Gibbon picks up the story of the Empire at roughly the time of the recent film Gladiator. (Indeed, he mentions a Maximus who achieved victories over the Germans, and who was murdered by Commodus.) We see the partition of the Empire, the introduction of Christianity as a state religion, the establishment of Constantine's New Rome on the Bosphorus. The West falls under the control of a succession of Germanic strong-men, who ultimately discard the thin fiction of imperial loyalty and call themselves kings. Gibbon argues that Christianity weakened the Empire and thus contributed to the fall of the West; but allows that its introduction among the barbarians softened the fall. I am not so convinced by the former; the latter may have something to it.

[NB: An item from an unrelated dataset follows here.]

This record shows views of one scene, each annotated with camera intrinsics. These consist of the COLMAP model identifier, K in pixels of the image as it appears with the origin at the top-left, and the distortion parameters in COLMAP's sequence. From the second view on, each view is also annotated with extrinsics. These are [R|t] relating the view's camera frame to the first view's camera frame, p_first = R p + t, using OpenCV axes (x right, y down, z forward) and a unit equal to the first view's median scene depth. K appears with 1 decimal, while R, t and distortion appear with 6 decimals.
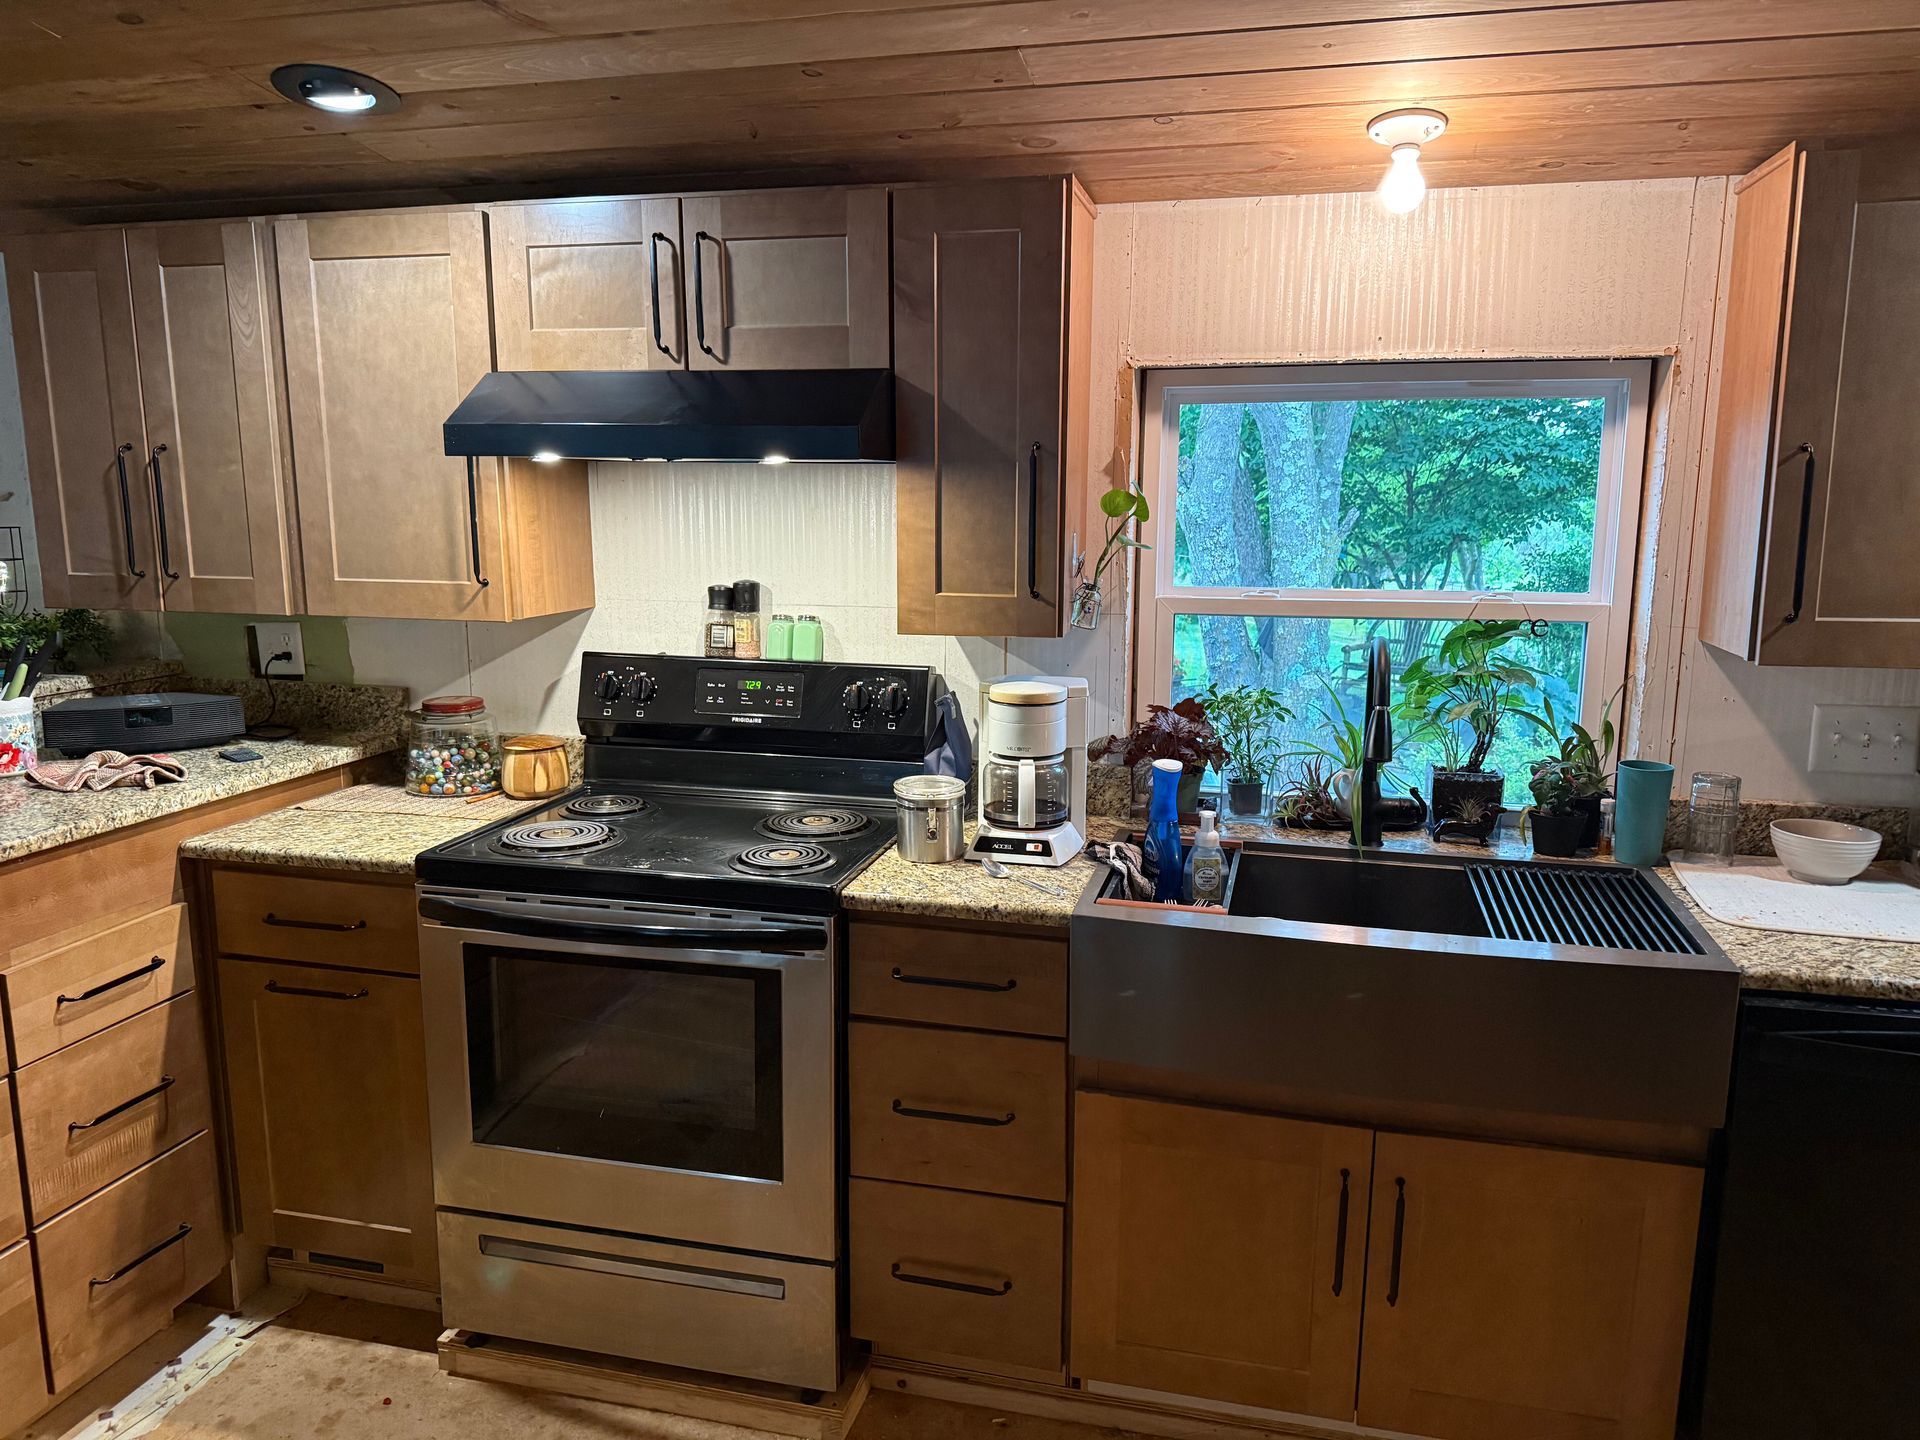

The eastern part of the empire survived for another millenium, according to Gibbon "in a state of premature and perpetual decay"; a rather less positive view than is popular today, and Gibbon does not emphasize the successes of the Macedonian emperors as strongly as does (for instance) John Julius Norwich. We see endless religious argument, both internally and with the western Christians; and from this and the disaster of Manzikert the end seems inevitable.

The twilight of the Empire was an embarassment compared to the past; the Ottoman Sultan called himself Caesar and the last Greek Emperors were de facto vassals. Only the final defence of Constantinople redeemed; after a seige of over fifty days, a battle in which muskets and cannon were used alongside swords and greek fire, the walls were breached, and Constantine XI Palaeologus cast off the purple and died in the hopeless struggle.

Gibbon is very readable indeed. While there are archaisms to modern eyes his language has not aged in any important way in the last two centuries. He is a master of sarcasm and wit, and his legendarily numerous footnotes are routinely worth the interruption (something modern devotees of the style all too rarely achieve). I cannot accuse him of needless verbosity, but must note that the Decline And Fall is very, very long.

(no subject)

Date: 2004-12-28 04:46 pm (UTC)
From: [identity profile] beingjdc.livejournal.com
This is fair comment about the style not ageing - I read it on summer holiday when I was little and never realised it was an old book until much later.